A Synopsys scanner update, to release 2021.12.0.
With the 2021.12.0 release, Synopsys scanner can now self-scan all MSR components and run other test cases without any regressions.
Fixed an issue wherein, on logout from the MSR web UI, users sometimes received the warning:
Sorry, we don't recognize this path(FIELD-4339).
Fixed an issue with the MSR web UI wherein a user could not be added to an organization that has “team” in its name (FIELD-4436).
Fixed an issue in the MSR web UI wherein if a user who wants to change their password entered an incorrect password into the Current password field and clicked Save, the screen would go blank (ENGDTR-2785).
Vulnerability scan miscalculation in MSR web UI
The summary counts that MSR displays for Critical, High, Medium, and Low in both the Vulnerabilities column and in the View Details view are unreliable and may be incorrect when displaying non-zero values. The Components tab displays correct values for each component.

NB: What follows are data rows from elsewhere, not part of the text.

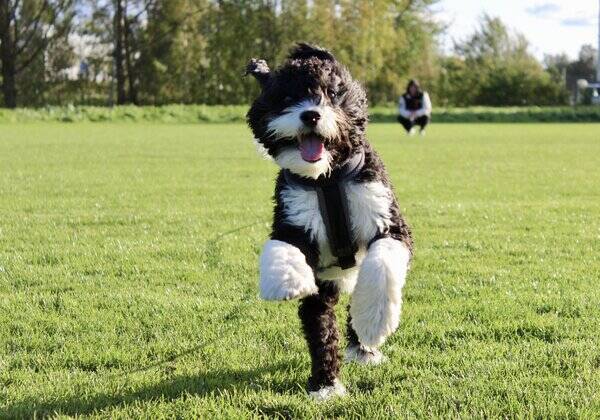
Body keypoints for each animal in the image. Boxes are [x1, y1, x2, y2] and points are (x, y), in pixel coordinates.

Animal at [245, 43, 412, 400]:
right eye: (288, 96)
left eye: (333, 94)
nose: (310, 114)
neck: (327, 178)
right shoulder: (294, 218)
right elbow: (282, 247)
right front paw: (286, 279)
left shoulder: (390, 224)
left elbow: (383, 265)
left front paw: (374, 320)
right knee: (321, 325)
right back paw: (325, 383)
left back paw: (363, 345)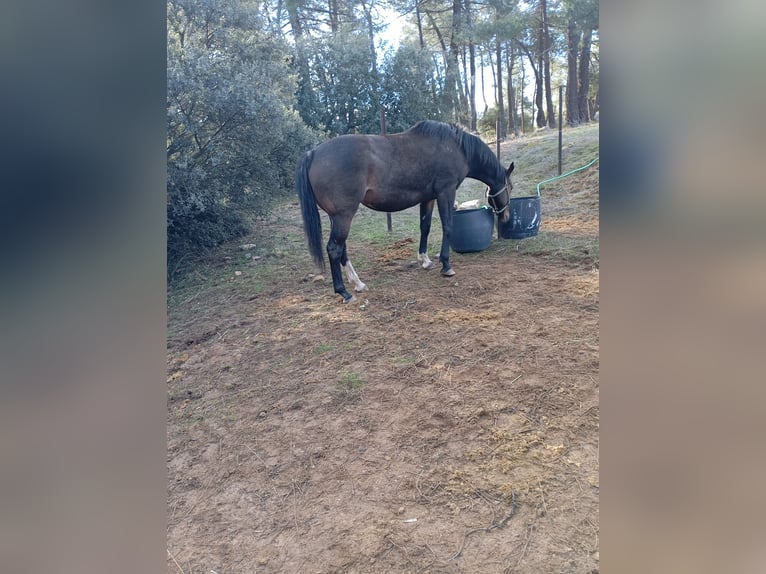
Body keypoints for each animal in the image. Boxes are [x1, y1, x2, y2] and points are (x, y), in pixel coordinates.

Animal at [295, 120, 514, 302]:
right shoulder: (446, 192)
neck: (456, 147)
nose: (506, 217)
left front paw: (425, 260)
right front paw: (446, 265)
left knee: (342, 248)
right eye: (510, 188)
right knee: (334, 248)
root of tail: (313, 153)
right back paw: (344, 292)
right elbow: (447, 226)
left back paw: (357, 283)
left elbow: (425, 227)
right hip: (343, 215)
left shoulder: (428, 198)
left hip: (338, 216)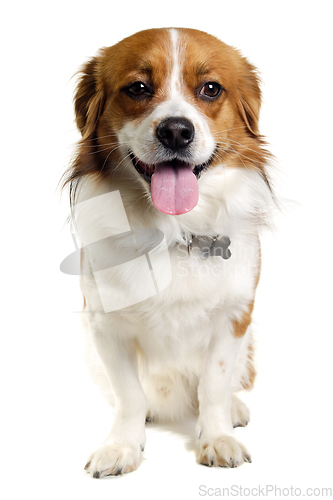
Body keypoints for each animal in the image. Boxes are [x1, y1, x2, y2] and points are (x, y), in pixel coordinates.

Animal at [62, 26, 272, 476]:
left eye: (210, 89)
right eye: (138, 88)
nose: (176, 130)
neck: (173, 232)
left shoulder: (233, 319)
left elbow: (214, 385)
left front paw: (217, 437)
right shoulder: (106, 327)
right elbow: (128, 394)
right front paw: (122, 445)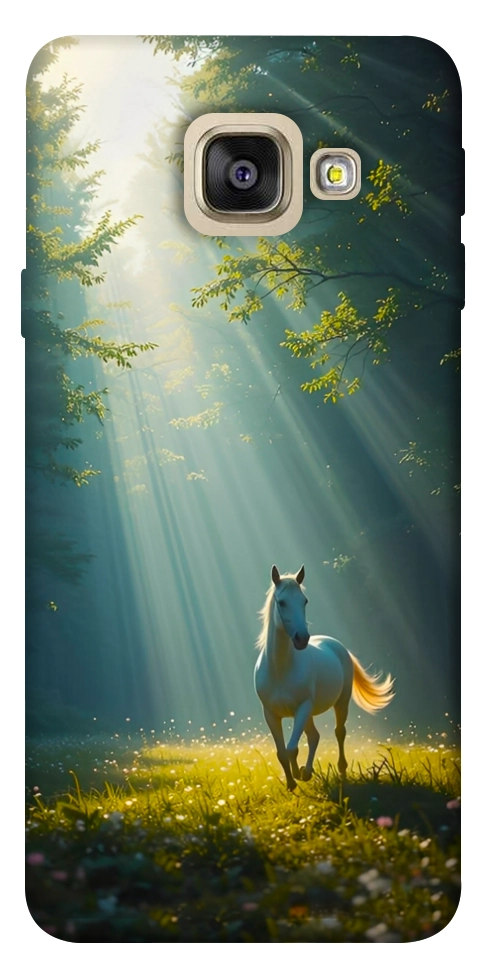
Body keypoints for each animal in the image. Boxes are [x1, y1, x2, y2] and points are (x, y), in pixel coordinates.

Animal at [254, 564, 394, 791]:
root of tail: (336, 645)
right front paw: (292, 782)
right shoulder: (271, 715)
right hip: (308, 714)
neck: (280, 669)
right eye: (282, 602)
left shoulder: (302, 708)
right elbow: (282, 752)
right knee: (314, 736)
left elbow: (292, 748)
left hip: (340, 703)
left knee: (339, 733)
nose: (302, 638)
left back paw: (340, 770)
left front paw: (298, 774)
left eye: (304, 601)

Navigate to the Components tab, review the individual non-green components, and separately calculate the total of the numbers that present as Critical, High, Medium, and Low.

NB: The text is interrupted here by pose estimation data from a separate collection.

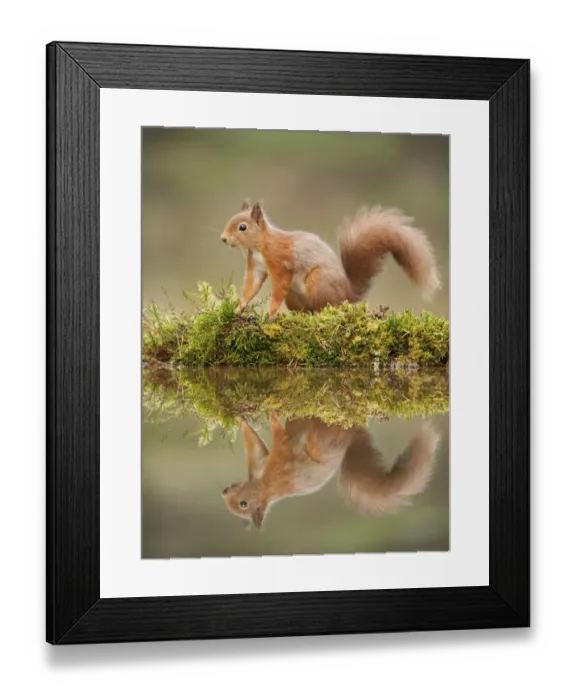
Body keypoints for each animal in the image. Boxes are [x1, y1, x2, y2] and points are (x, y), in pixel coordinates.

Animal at [220, 200, 441, 317]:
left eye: (242, 227)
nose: (223, 239)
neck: (259, 246)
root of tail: (348, 292)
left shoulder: (281, 265)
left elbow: (277, 289)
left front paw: (271, 313)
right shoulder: (257, 267)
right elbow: (251, 287)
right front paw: (239, 307)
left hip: (317, 280)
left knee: (326, 308)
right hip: (294, 296)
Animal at [221, 413, 440, 530]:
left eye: (243, 504)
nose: (224, 491)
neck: (264, 484)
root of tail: (352, 435)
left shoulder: (281, 465)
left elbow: (278, 435)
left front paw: (271, 412)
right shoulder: (258, 461)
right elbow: (253, 443)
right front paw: (242, 420)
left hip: (318, 440)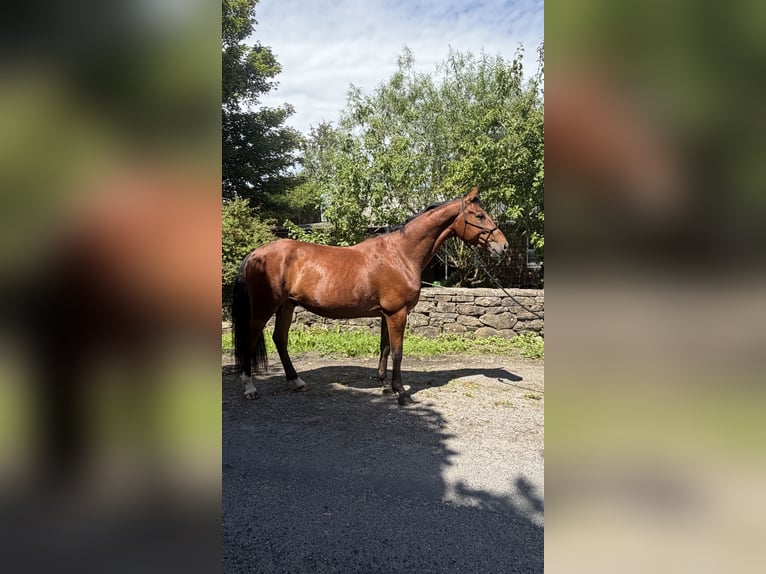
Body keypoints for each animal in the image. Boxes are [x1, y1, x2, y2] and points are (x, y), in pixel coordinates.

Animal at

Resolved the following golang runtime vulnerabilities: CVE-2021-38297 CVE-2021-44716 CVE-2021-41772 CVE-2021-41771 CVE-2021-39293 CVE-2021-33198 CVE-2021-33196 CVE-2021-33195 CVE-2021-34558 CVE-2021-33197
Vulnerability scans may reveal the following CVEs, though there is no impact on MSR:
CVE-2019-14809, CVE-2019-11888, CVE-2017-15041, CVE-2018-7187, CVE-2019-6486, CVE-2018-16874, CVE-2018-16873, CVE-2019-9634, CVE-2018-6574, CVE-2021-33194, CVE-2021-27918, CVE-2021-3115, CVE-2020-28367, CVE-2020-28366, CVE-2020-28362, CVE-2020-16845, CVE-2019-16276, CVE-2018-16875, CVE-2021-36976, CVE-2021-31525, CVE-2020-15586, CVE-2017-15042, CVE-2017-8932, CVE-2021-3572, CVE-2020-29510, CVE-2022-21365, CVE-2022-21360, CVE-2022-21349, CVE-2022-21341, CVE-2022-21340, CVE-2022-21305, CVE-2022-21299, CVE-2022-21296, CVE-2022-21294, CVE-2022-21293, CVE-2022-21291, CVE-2022-21282, CVE-2022-21271, CVE-2020-14039, CVE-2021-43784, CVE-2022-21248.